Sringarajan concedes that the drama program has been her “favorite project ever since it began, and has helped many students develop new skills that serve them in their day-to-day life.” For Tammy Madeiro, the school and the individualized curriculum has opened up possibilities. She says that Jordie, without prompts, now says, “I love you.” That ability to express has brought her whole family closer.

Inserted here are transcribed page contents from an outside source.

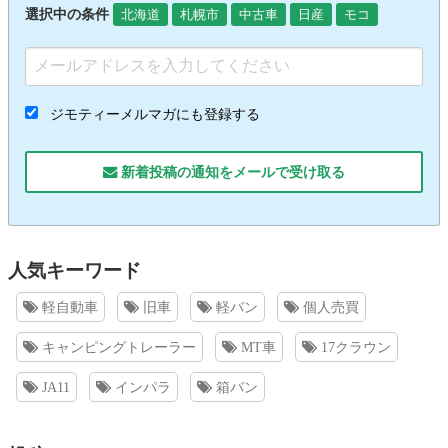
選択中の条件
北海道
札幌市
中古車
日産
モコ
ジモティーメルマガにも登録する
新着投稿の通知をメールで受け取る
人気キーワード
軽自動車
旧車
軽バン
個人売買
キャンピングトレーラー
MT車
17クラウン
JA11
インパラ
箱バン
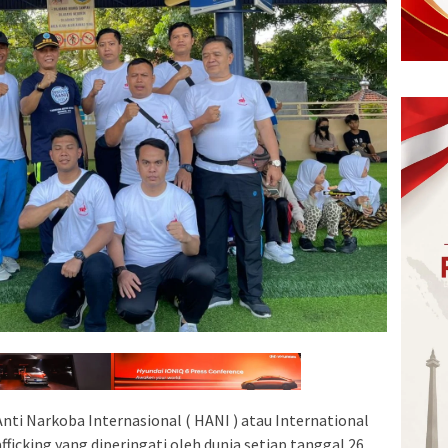
Anti Narkoba Internasional ( HANI ) atau International
afficking yang diperingati oleh dunia setiap tanggal 26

As I walk through the AchieveKids playground, I mentally rearrange my schedule so I can be present for the Funny Bones play that will be staged on April 1, 2010 at the Mitchell Park Community Center. I pause as a student comes running with his arms outstretched. A counselor standing to one side quickly and firmly interjects, “No touchy, no touchy!” The boy slides to a halt and holds up his hand for a high-five. I give it, wishing instead for that open and unaffected hug. I go home and keep with me the memory of his smile.
Jaya Padmanabhan is a prize-winning fiction writer and is currently in the process of writing a novel.